Brano scelto ->
E l’umorismo? Viene prima o dopo la sofferenza di un rapporto complicato? “Serena” si nasce o si diventa, insomma?
L’umorismo arriva dopo, sempre dopo. Quando si vive una situazione stressante, si è immersi in quel disagio, in quel presente. Solo quando si riesce a prendere un po’ di distanza si può trovare il lato divertente. A volte serve un alter ego, per trovarlo. Lucrezia mi è sempre servita a questo: immaginare come avrebbe reagito lei, in una situazione del genere, mi ha sempre portato a vedere la parte buffa, o surreale, delle cose.
In un’intervista hai detto che i tuoi genitori non hanno mai capito cosa facessi di lavoro. Se ti avessero letto, ti avrebbero conosciuta di più? Un lettore che cosa può conoscere delle storie che l’autore porta in scena?
Credo che un rapporto stretto come quello con i genitori o con i figli, a volte sia viziato da una sorta di pregiudizio: l’ho visto nascere, l’ho visto crescere, lo conosco perfettamente. Oppure, nel caso di un genitore, l’ho sempre visto, è sempre stato lì, una specie di mobilia nella mia vita, lo conosco benissimo, tanto da non farci più caso. Entrambe le cose non aiutano a conoscersi davvero. E se, inconsciamente, si è vittima di questi pregiudizi si tenderà a non decodificare l’altra persona neanche se questa si racconta per filo e per segno. I miei genitori hanno sempre avuto difficoltà a leggere fumetti. Mia madre leggeva Topolino, ma questo non l’aiutava certo a conoscermi meglio. Comunque le storie, qualsiasi storia, quando arriva in mano a un lettore deve essere autonoma, staccarsi dall’autore, di cui solo pochi possono riconoscere le tracce. Ma queste tracce non sono assolutamente indispensabili per leggere la storia, lei è un corpo a sé. È necessario che abbia degli spazi in cui il lettore possa metterci sé stesso e la sua esperienza, in cui si possa immedesimare. Un minimo comun denominatore con l’esperienza di altri esseri umani.

Elenco da elaborare ->
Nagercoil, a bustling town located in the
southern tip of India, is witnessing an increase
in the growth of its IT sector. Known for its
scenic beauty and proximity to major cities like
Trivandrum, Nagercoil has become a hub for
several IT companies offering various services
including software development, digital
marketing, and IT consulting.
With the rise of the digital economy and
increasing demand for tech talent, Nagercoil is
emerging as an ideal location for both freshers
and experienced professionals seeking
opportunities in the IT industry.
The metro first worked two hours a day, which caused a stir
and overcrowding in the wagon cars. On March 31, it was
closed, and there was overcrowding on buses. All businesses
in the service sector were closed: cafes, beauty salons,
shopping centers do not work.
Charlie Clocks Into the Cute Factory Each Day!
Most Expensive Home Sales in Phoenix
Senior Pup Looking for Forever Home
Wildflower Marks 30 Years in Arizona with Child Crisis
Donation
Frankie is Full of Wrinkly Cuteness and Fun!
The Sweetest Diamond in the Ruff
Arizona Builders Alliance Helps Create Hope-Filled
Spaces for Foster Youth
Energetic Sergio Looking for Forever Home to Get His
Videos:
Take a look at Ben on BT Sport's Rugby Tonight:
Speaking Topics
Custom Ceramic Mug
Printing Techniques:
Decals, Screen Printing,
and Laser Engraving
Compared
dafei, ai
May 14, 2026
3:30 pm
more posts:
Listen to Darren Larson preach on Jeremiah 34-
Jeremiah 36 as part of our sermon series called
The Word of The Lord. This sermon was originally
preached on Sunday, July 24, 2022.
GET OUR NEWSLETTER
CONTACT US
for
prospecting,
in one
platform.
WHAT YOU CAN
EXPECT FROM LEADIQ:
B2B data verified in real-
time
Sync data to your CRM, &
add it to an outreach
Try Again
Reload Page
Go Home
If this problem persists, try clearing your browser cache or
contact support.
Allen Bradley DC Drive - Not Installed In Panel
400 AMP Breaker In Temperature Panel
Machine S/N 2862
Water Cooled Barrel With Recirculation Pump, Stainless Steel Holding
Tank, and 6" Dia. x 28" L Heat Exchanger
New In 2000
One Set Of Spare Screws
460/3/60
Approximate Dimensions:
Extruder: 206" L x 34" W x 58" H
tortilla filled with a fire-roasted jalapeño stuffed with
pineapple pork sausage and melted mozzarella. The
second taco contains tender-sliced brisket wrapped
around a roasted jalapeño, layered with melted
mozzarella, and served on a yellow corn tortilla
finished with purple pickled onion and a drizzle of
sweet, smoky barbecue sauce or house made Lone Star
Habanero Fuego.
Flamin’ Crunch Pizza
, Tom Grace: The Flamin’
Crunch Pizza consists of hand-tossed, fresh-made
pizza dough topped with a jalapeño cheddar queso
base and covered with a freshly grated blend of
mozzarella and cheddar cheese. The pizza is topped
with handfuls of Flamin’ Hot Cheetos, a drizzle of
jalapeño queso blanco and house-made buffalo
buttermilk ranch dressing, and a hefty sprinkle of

Elenco compiti ->
(1) Nell'elenco, riscrivi il tratto che va dall'inizio fino alla riga che contiene "Listen to Darren", estremi compresi, cambiando "Nagercoil" in "Madurai" e lasciando tutto il resto com'è. Riporta soltanto quelle righe.
(2) Prosegui l'intervista sull'umorismo e sul rapporto tra chi scrive storie e chi le legge, a partire dall'ultima frase riportata.

Risposte per numero ->
(1)
Madurai, a bustling town located in the
southern tip of India, is witnessing an increase
in the growth of its IT sector. Known for its
scenic beauty and proximity to major cities like
Trivandrum, Madurai has become a hub for
several IT companies offering various services
including software development, digital
marketing, and IT consulting.
With the rise of the digital economy and
increasing demand for tech talent, Madurai is
emerging as an ideal location for both freshers
and experienced professionals seeking
opportunities in the IT industry.
The metro first worked two hours a day, which caused a stir
and overcrowding in the wagon cars. On March 31, it was
closed, and there was overcrowding on buses. All businesses
in the service sector were closed: cafes, beauty salons,
shopping centers do not work.
Charlie Clocks Into the Cute Factory Each Day!
Most Expensive Home Sales in Phoenix
Senior Pup Looking for Forever Home
Wildflower Marks 30 Years in Arizona with Child Crisis
Donation
Frankie is Full of Wrinkly Cuteness and Fun!
The Sweetest Diamond in the Ruff
Arizona Builders Alliance Helps Create Hope-Filled
Spaces for Foster Youth
Energetic Sergio Looking for Forever Home to Get His
Videos:
Take a look at Ben on BT Sport's Rugby Tonight:
Speaking Topics
Custom Ceramic Mug
Printing Techniques:
Decals, Screen Printing,
and Laser Engraving
Compared
dafei, ai
May 14, 2026
3:30 pm
more posts:
Listen to Darren Larson preach on Jeremiah 34-

(2)
Le vignette di apertura del Topo, tutte le settimane, così come Lucrezia su Donna Moderna sono un lavoro “standard”, quasi ripetitivo verrebbe da dire: è difficile? Hai un qualche sistema per trovare ogni settimana la battuta giusta? Ti prepari qualcosa prima?
La ripetitività la trovo solo in alcuni eventi: feste, ricorrenze, stagioni… Ormai ho dei problemi serissimi con Natale e San Valentino. Il resto non è ripetitivo, o al massimo può essere un esercizio di stile, una ripetizione con variazioni. Quello mi piace, è una sfida. Quando riesco a trovare l’ennesima gag sulla pigrizia di Paperino sono molto contenta. Quando ci riesco con Natale e San Valentino, sfioro la felicità (per un microscopico istante, ma è così). Sia Lucrezia che i personaggi disneyani sono calati in una realtà che si evolve, come la nostra. Ci sono sempre nuovi spunti. E anche i personaggi sono come noi, crescono, sono vittime di mutamenti di umore, di sfortune o di momenti positivi. Quindi, proprio come noi, non reagiscono quasi mai allo stesso modo, in una situazione già vista. Per non trovarmi sguarnita prendo spesso appunti, anche quando la scadenza per la consegna non è pressante. Mi aiuta a non cadere nel panico quando la scadenza si avvicina. Ho già delle cose scritte, le rileggo, scrivo degli altri appunti, abbozzo delle mezze idee. Questo per me equivale un po’ a fare la spesa: se quando decidi di cucinare apri la dispensa e trovi gli ingredienti, qualcosa verrà fuori. È così anche per le vignette. Se ci sono un po’ di appunti e suggestioni è molto probabile che qualcosa venga fuori. Non è automatico, certo. Solo altamente probabile. Quello che non so spiegare è come arrivi l’idea di una battuta. Quasi sempre isolo una situazione che mi piace, che penso possa portare a una vignetta. Ma poi l’idea arriva così, in un istante. Dico sempre che è una specie di regalo. Sicuramente è una cosa bellissima. La devo appuntare subito perché le idee, come arrivano, se ne vanno anche in un istante.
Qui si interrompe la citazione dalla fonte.